Return nothing but the lines from the one with "middle tip: (1242, 1011)" through the one with "thumb ip: (169, 211)" in the data below, word for word and without pictures.

===

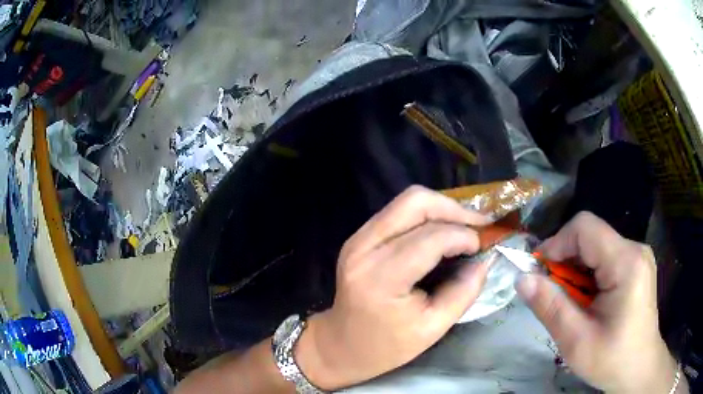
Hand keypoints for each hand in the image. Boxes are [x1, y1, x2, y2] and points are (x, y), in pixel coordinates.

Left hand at [295, 186, 491, 389]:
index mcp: (381, 278)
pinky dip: (425, 215)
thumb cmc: (386, 346)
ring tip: (464, 227)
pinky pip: (398, 212)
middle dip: (453, 209)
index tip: (481, 246)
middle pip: (415, 202)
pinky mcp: (359, 237)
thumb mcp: (432, 328)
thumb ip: (463, 293)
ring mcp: (358, 239)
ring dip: (440, 209)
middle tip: (478, 226)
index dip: (463, 235)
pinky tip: (441, 232)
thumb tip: (485, 260)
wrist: (341, 344)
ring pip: (406, 202)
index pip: (430, 238)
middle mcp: (364, 248)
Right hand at [517, 212, 679, 393]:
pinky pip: (605, 256)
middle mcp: (635, 249)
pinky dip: (588, 274)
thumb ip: (550, 306)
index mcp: (626, 262)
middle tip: (551, 293)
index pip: (585, 228)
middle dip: (565, 260)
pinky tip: (587, 299)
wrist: (639, 368)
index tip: (538, 273)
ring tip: (570, 301)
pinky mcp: (636, 265)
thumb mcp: (576, 341)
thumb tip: (522, 278)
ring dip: (576, 269)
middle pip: (590, 235)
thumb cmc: (612, 359)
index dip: (557, 243)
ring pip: (596, 245)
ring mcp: (637, 256)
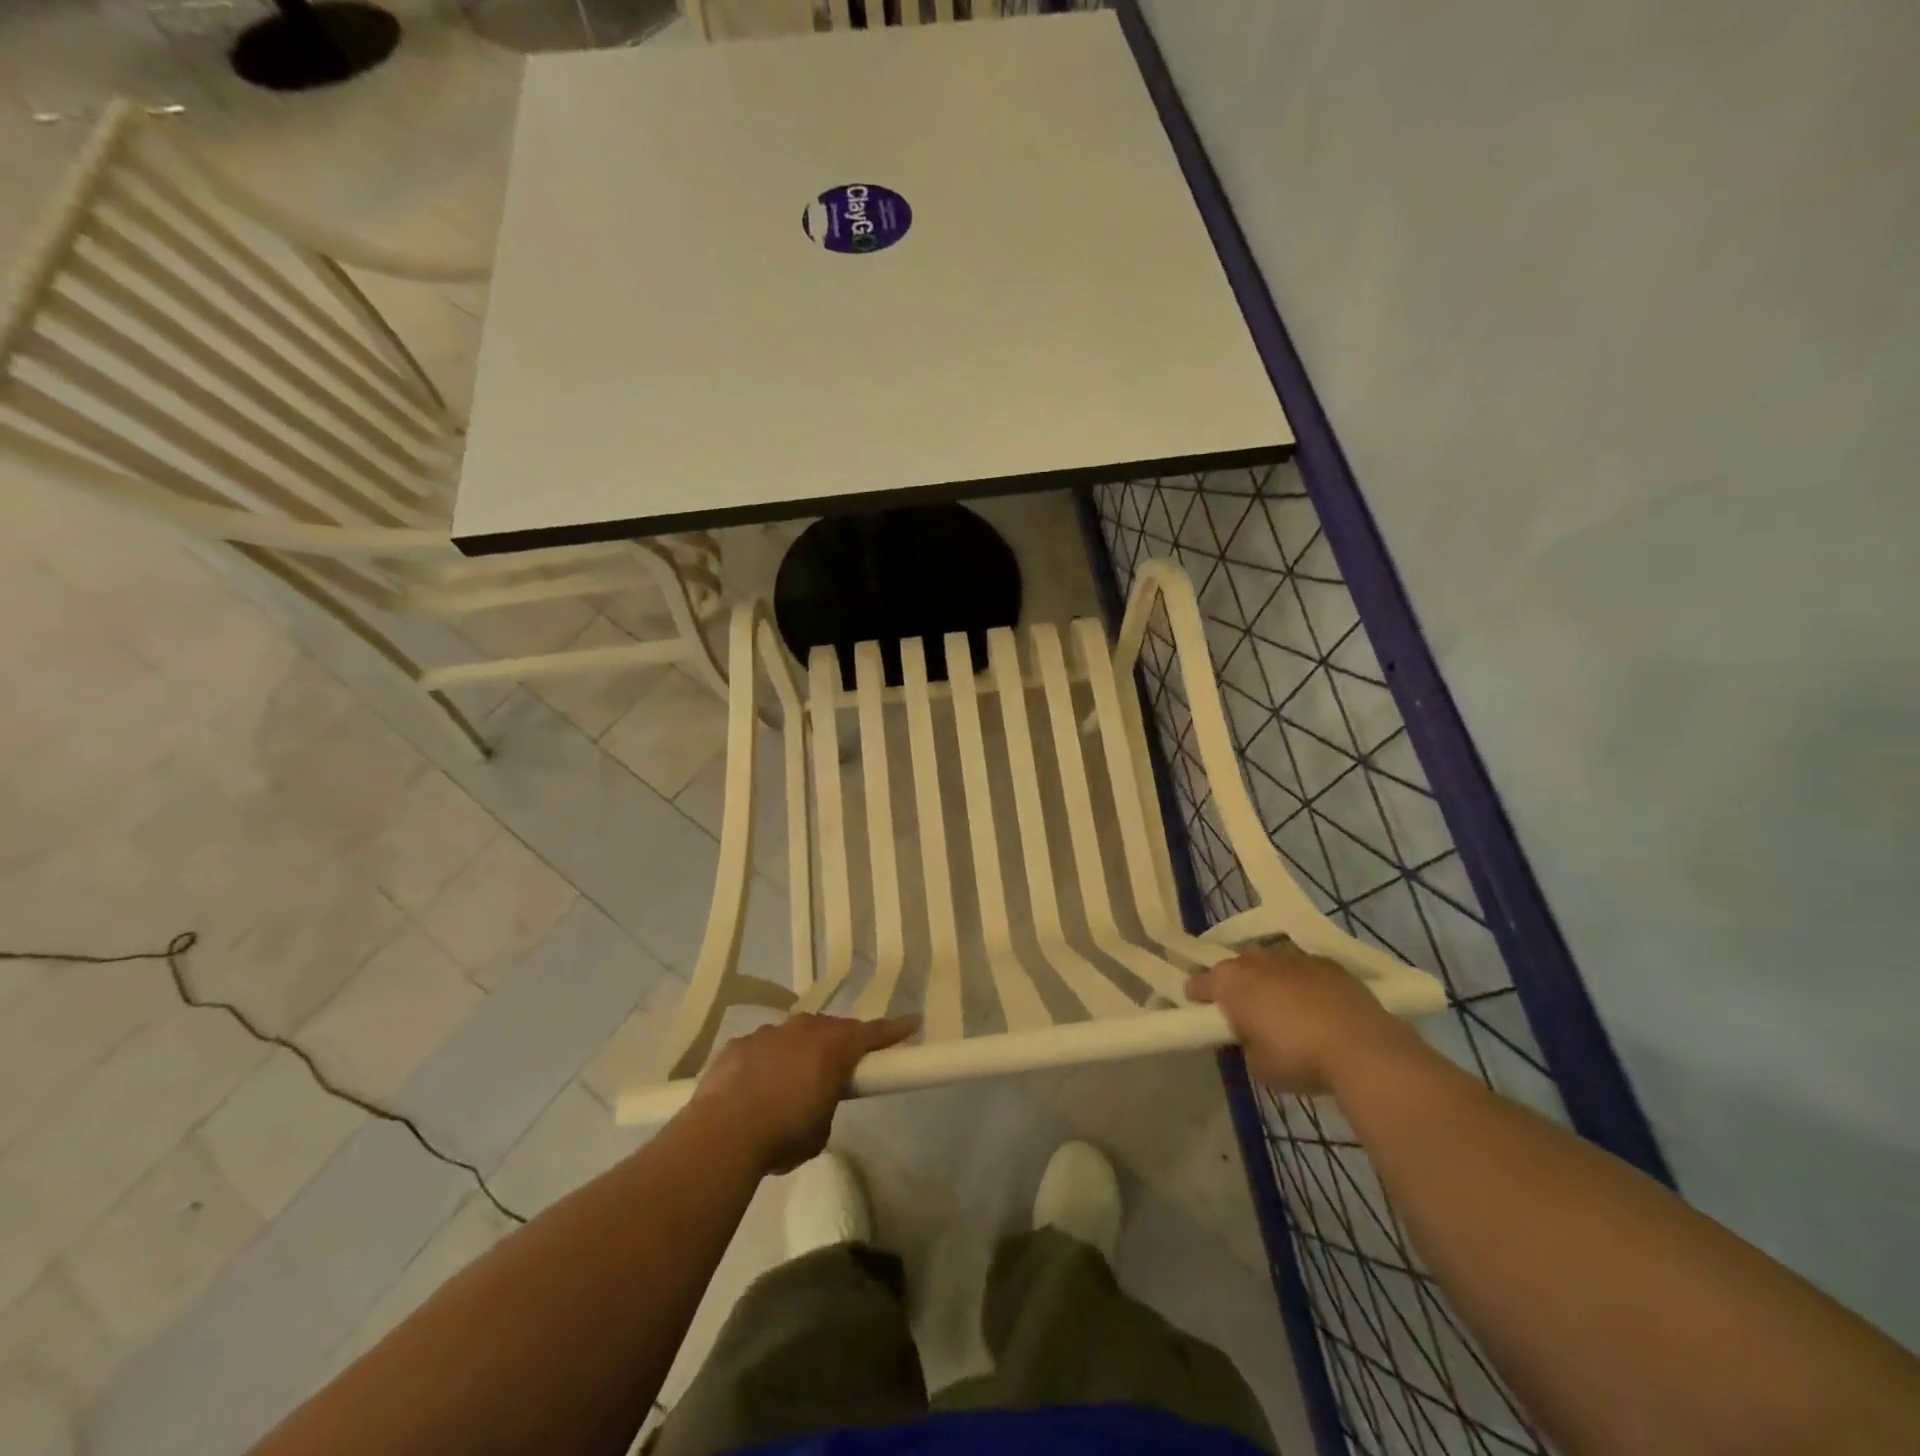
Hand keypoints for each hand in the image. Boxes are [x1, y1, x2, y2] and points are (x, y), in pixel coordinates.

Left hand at [692, 1012, 918, 1173]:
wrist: (723, 1133)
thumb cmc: (784, 1133)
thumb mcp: (820, 1129)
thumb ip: (826, 1104)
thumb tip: (815, 1101)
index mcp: (834, 1047)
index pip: (873, 1033)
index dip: (894, 1030)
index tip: (912, 1023)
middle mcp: (804, 1029)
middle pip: (832, 1029)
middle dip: (840, 1042)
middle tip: (842, 1063)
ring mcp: (768, 1033)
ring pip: (794, 1035)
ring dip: (799, 1051)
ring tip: (792, 1080)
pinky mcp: (738, 1044)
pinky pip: (761, 1048)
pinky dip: (766, 1062)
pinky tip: (756, 1086)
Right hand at [1187, 942, 1417, 1094]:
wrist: (1362, 1048)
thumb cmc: (1298, 1057)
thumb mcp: (1257, 1064)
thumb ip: (1245, 1043)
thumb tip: (1251, 1036)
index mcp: (1231, 981)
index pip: (1199, 982)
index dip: (1196, 997)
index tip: (1199, 1011)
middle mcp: (1257, 960)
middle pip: (1235, 967)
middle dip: (1235, 985)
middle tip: (1242, 1011)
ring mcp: (1294, 957)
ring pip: (1270, 964)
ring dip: (1269, 981)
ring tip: (1280, 1008)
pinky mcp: (1328, 963)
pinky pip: (1303, 970)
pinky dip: (1302, 983)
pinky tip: (1314, 1006)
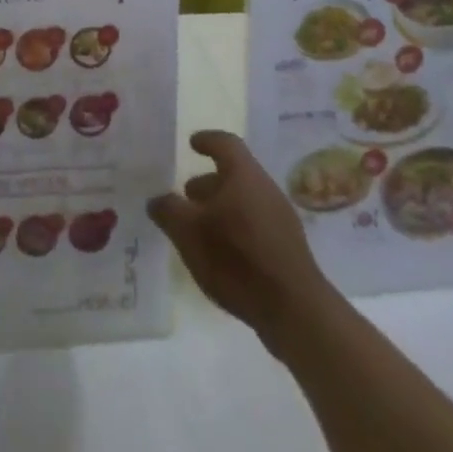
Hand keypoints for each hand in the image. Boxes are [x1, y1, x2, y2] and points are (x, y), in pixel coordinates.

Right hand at [149, 130, 331, 345]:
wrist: (295, 311)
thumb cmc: (237, 259)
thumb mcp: (189, 232)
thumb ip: (169, 211)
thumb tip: (157, 200)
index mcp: (244, 174)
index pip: (225, 143)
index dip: (207, 140)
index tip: (192, 143)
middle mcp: (265, 189)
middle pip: (235, 174)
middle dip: (209, 182)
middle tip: (187, 195)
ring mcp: (281, 220)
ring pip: (245, 201)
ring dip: (221, 207)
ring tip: (200, 228)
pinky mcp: (288, 249)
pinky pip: (256, 225)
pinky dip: (236, 228)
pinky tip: (222, 253)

===

[Completed task]:
middle tip: (1242, 1011)
ring mcp: (1294, 957)
ring pip: (1270, 964)
ring dip: (1269, 981)
ring tip: (1280, 1008)
pinky mcp: (1328, 963)
pinky pip: (1303, 970)
pinky dip: (1302, 983)
pinky tip: (1314, 1006)
Hand keypoints for each hand in the image. Boxes are [x1, y1, x2, y2] and points are (x, y), in pixel coordinates.

Right hand at [149, 130, 331, 345]:
wrist: (295, 311)
thumb cmc: (237, 259)
thumb mcp: (189, 232)
thumb ip: (169, 211)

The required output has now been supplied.